Former Managing Director of FAAN, Richard Aisuebeogun, said the challenge in airport security is the ability of a security programme to avert persons with bad intentions from gaining access to sensitive areas of the airport and the overall prevention of any kind of security breach.
So it is the responsibility of airport managers to ensure that certain security elements are in place and this includes airport perimeter control.
According to Aisuebeogun, African airports within the limit of resources available to them have secured the perimeters of the airports by providing both Perimeter and Operational fences in some airports. The World Bank is also assisting African countries with some perimeter fence work.

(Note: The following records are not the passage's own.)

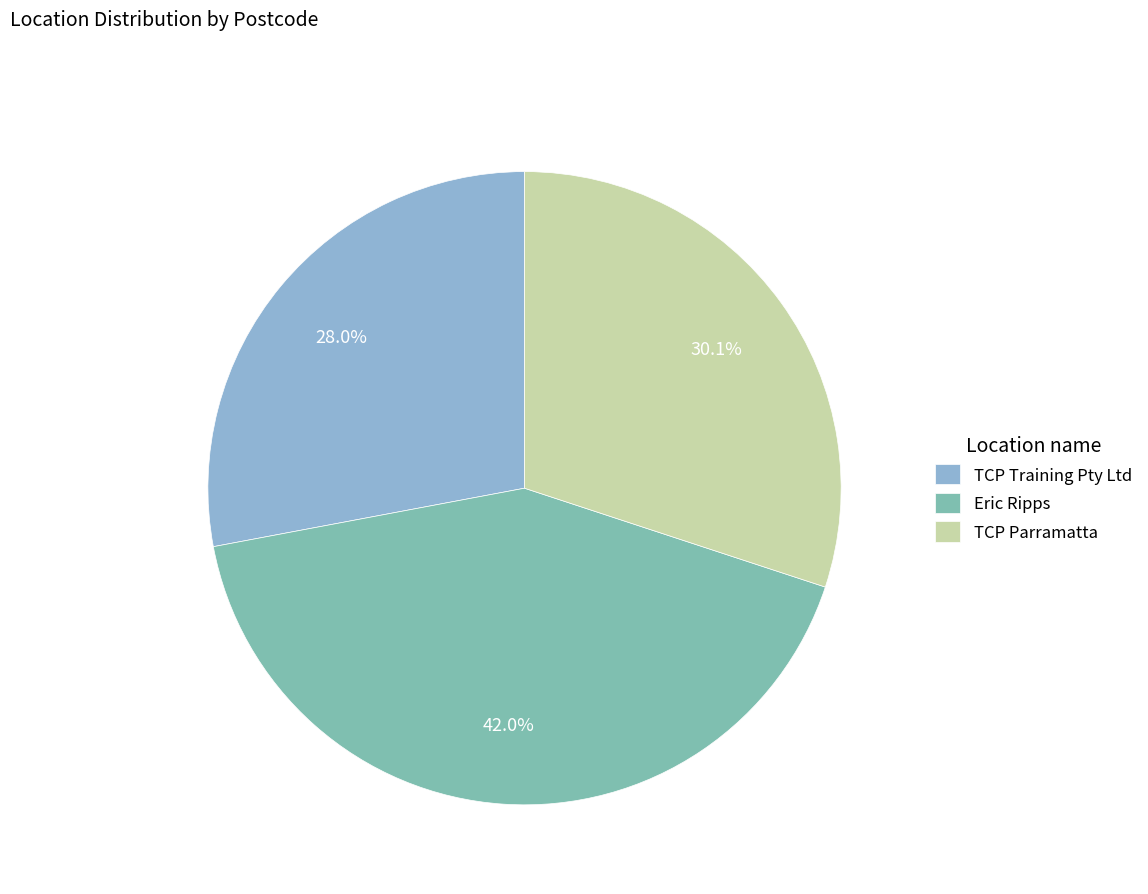

Which has a higher value, Eric Ripps or TCP Training Pty Ltd?

Eric Ripps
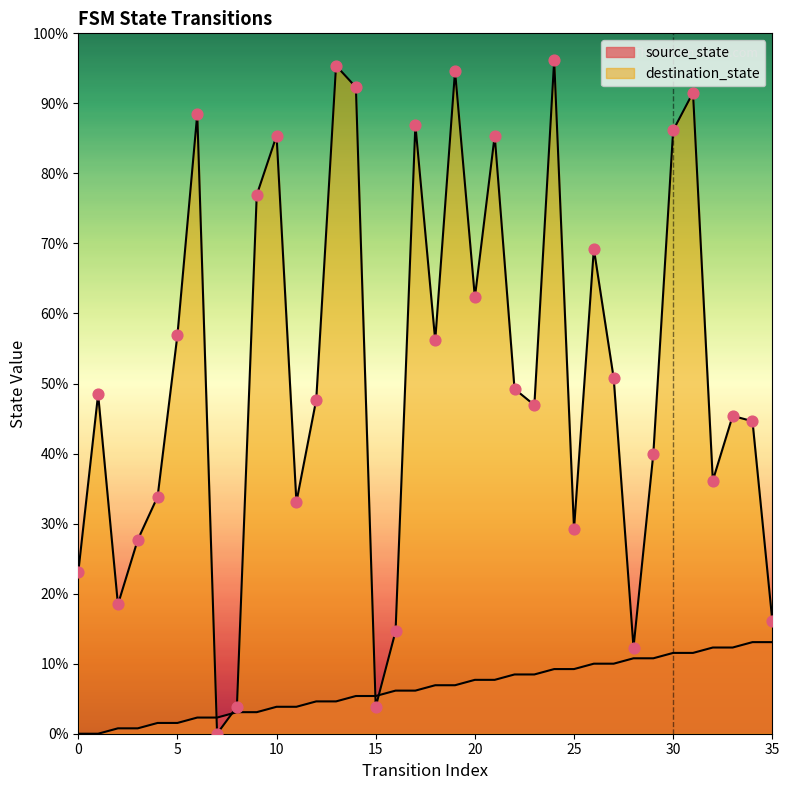

Which series has the largest total across all categories?

destination_state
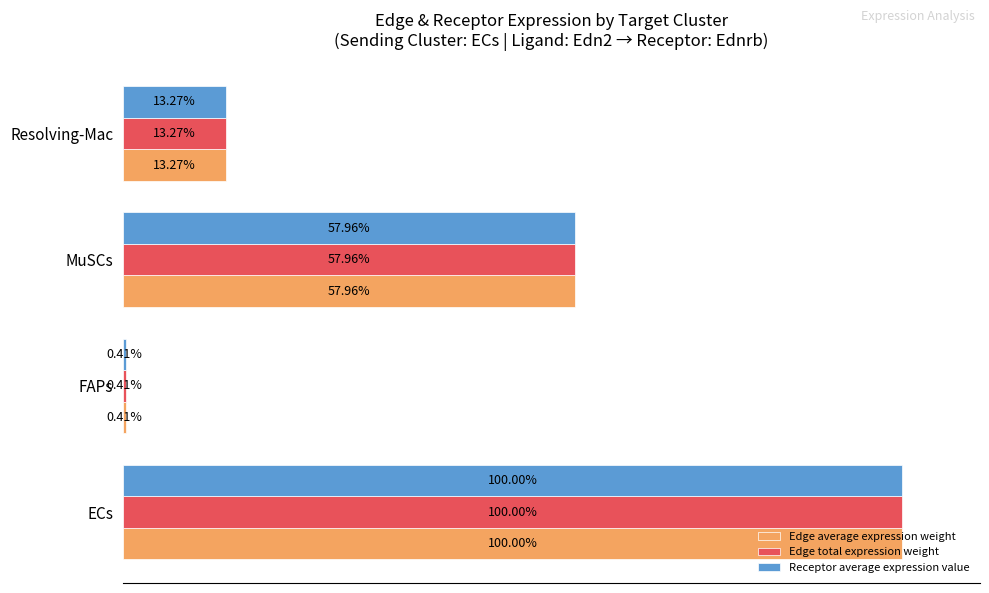

At which label is Edge average expression weight closest to 50?

MuSCs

“We have also provided access control at designated gates/entry points to ensure strict access control to the airside so that only genuine passengers and staff gain access.
“African airports are equipped with perimeter roads to enable security patrol and aid emergency operations. All entry points/gates are also manned and access control measures put in place to prevent intrusion; during periods of red alert, aircraft may also be escorted to holding points by security agents.

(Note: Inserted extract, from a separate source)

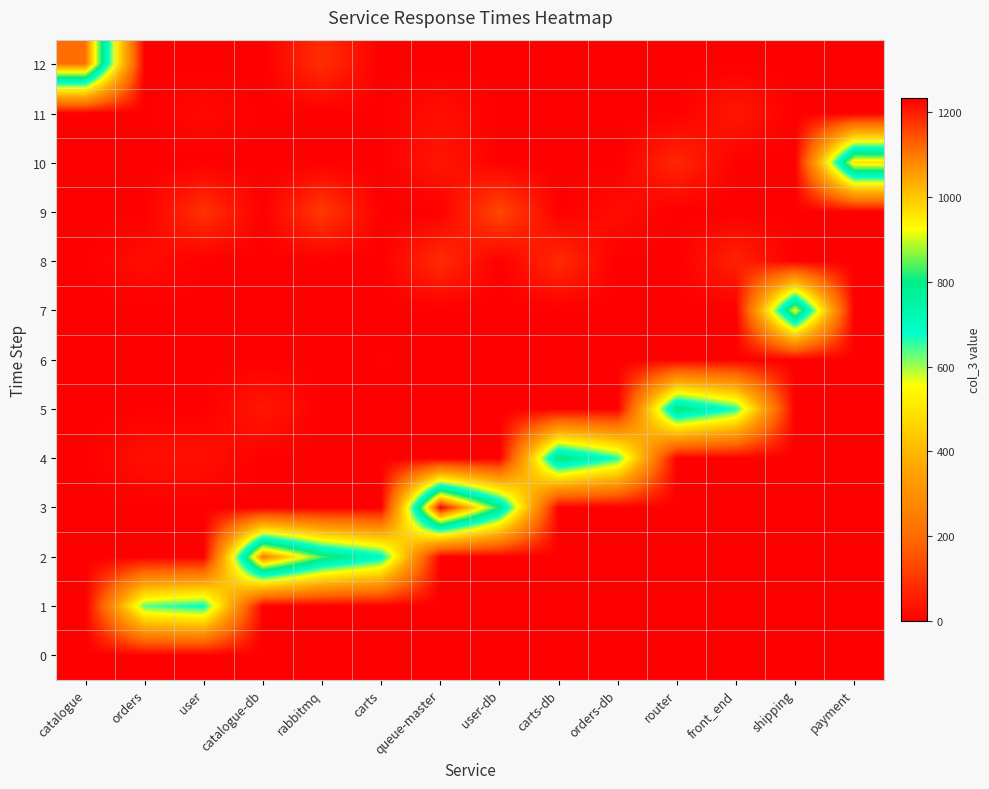

Which has a higher value, rabbitmq or user?

rabbitmq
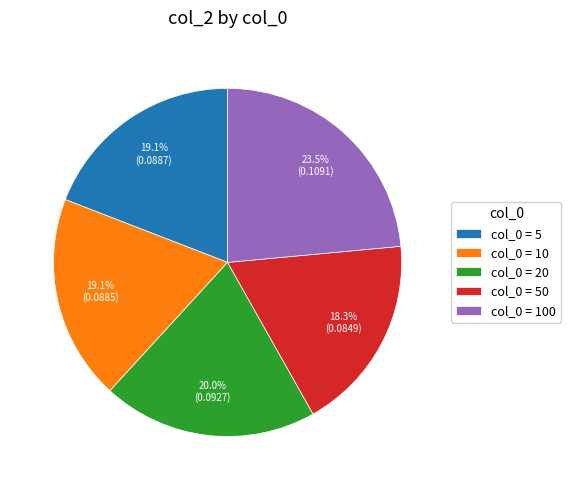

What is the largest slice in the pie chart?

col_0 = 100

“The introduction of the machine-readable travel document (MRTD) programme by most African countries Immigration Services which became a mandatory global standard by April 2010 is also a vital tool in addressing aviation terrorism. This programme has been acknowledged as one of the most important available tools for enhancing the security of global civil aviation and promoting global inter-operability, and an essential tool for preventing terrorist movement across borders,” Aisuebeogun said.
But it has to be noted many of Nigeria’s airports are yet to be fully fenced to stop unauthorised access by criminals and potential terrorists. The incidents of stowaways, which gained frequency in recent times, indicate that the airports are still very porous. The physical fencing must be done before the protection of individuals from accessing the airports could be effectively enforced.
“It is pertinent here to state that security at the airport is multilayer and multi-agency, consisting of the military, the police and other Para-military agencies like the National Drug Law Enforcement Agency (NDLEA), Customs, Immigration, Directorate of State Security (DSS), etc. And we rely on timely intelligence for the success of our security operations.
“Terminal security also involves; management of public areas and restricted areas, access control, security checkpoints and the separation of arrival and departure flows. Terminal buildings are targets in many countries – if not necessarily the target of terrorists, certainly that of criminal elements attracted to the presence of large gatherings. Passengers themselves present additional security challenges to the terminal operation,” Aisuebeogun said.
The federal government must have to rejig the security system at the airports and provide the needed funding for the acquisition of security equipment and ensure continuous training of personnel in order to ensure that terrorists do not have access to the nation’s airports.